Nature’s fullness is distracting. So for me, landscape photography is a discipline of the eye. I try to structure my perception of reality rather than finding an immanent order in the visible.
Water captivates me. It moves, it reflects, it’s a time marker that contradicts the static aspect of a photograph. Water flowing draws its own patterns, recorded by the camera, and adds a random element to the photographic act.
My photos rarely depict the human presence, as if I wanted to deny man’s encroachment on nature or, worse, its destruction. I like the physical effort involved in landscape photography as if I have to deserve the beauty of nature. Finding locations with no human intrusion is difficult. As far as you go, the rumour of civilization most always creeps in. I like the fact that photographs are silent.

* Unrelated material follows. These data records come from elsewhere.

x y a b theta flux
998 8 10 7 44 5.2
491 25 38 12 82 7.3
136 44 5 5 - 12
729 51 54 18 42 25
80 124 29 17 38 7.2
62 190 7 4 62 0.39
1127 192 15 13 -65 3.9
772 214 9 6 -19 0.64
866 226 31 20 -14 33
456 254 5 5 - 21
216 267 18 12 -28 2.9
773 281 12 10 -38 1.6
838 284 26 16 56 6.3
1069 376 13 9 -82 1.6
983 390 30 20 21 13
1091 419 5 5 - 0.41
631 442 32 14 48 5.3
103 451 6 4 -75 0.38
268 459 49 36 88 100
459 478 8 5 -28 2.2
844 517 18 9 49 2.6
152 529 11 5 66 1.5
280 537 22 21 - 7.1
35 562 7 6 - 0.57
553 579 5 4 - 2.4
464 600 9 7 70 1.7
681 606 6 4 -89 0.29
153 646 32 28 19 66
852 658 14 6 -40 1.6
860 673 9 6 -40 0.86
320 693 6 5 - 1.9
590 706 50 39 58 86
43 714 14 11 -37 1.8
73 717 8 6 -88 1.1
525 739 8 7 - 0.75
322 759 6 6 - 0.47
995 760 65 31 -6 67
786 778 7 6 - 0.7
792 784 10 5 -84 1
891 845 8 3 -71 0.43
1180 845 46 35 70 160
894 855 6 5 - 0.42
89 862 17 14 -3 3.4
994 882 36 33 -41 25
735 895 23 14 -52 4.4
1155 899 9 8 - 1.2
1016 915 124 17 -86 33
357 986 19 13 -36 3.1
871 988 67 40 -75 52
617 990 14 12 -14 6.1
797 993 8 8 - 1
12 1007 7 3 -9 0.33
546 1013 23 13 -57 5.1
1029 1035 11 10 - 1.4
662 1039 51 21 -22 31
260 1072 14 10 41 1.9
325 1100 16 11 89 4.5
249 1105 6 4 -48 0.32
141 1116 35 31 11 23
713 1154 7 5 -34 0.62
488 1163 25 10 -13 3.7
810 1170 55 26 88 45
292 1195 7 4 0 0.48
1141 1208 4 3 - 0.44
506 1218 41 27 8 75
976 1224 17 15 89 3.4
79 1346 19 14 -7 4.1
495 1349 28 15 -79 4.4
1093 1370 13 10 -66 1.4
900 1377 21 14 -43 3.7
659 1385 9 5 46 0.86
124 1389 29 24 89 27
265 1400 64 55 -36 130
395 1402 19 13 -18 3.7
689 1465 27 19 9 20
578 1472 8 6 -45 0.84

The photo shown here was taken near Grand-Remous, a small town near the Baskatong Reservoir, about 300 km northwest of Montreal, Quebec. “Grand-Remous” is French for “great eddy” and is a reference to a large whirlpool on the Gatineau River near the Grand Remous Chute. I was in the said river up to my ankles (and back home had to throw away my completely ruined shoes).
At the time I was using a Canon 40D with a 17-55mm lens. Nowadays I use a full-frame camera with prime lens because I prefer to physically move into the landscape rather than use a zoom, although for this photo I couldn’t have been more into the scenery!